→ **Records for the exercise**:
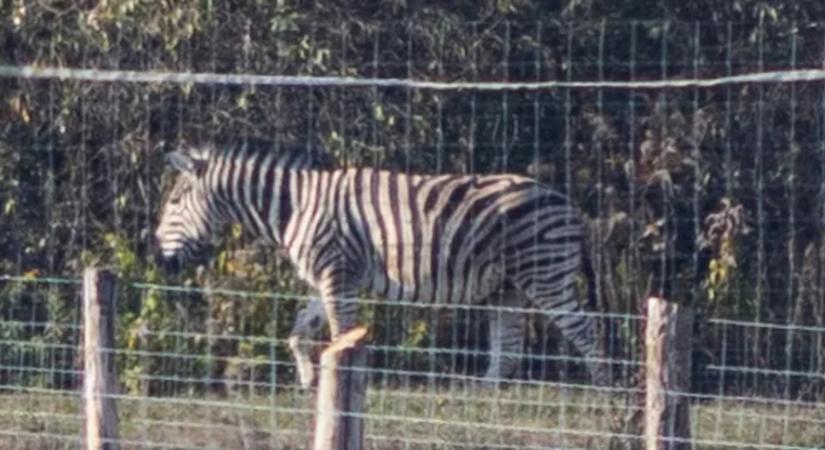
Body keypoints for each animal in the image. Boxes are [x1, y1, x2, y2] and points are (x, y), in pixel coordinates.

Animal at [154, 140, 604, 386]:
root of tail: (570, 206)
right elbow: (298, 333)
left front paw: (343, 392)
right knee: (507, 354)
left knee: (590, 337)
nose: (159, 258)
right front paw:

→ **What this task involves**: The whole listing above must be duplicated word for word, apart from its pictures.

→ **Output of the task**:
Body keypoints for each animal in the image. Boxes are [x1, y1, x2, y2] and points are (x, y), in pixel coordinates.

Animal at [154, 140, 604, 386]:
root of tail: (570, 206)
right elbow: (298, 333)
left front paw: (343, 392)
right knee: (507, 354)
left knee: (590, 337)
nose: (159, 258)
right front paw:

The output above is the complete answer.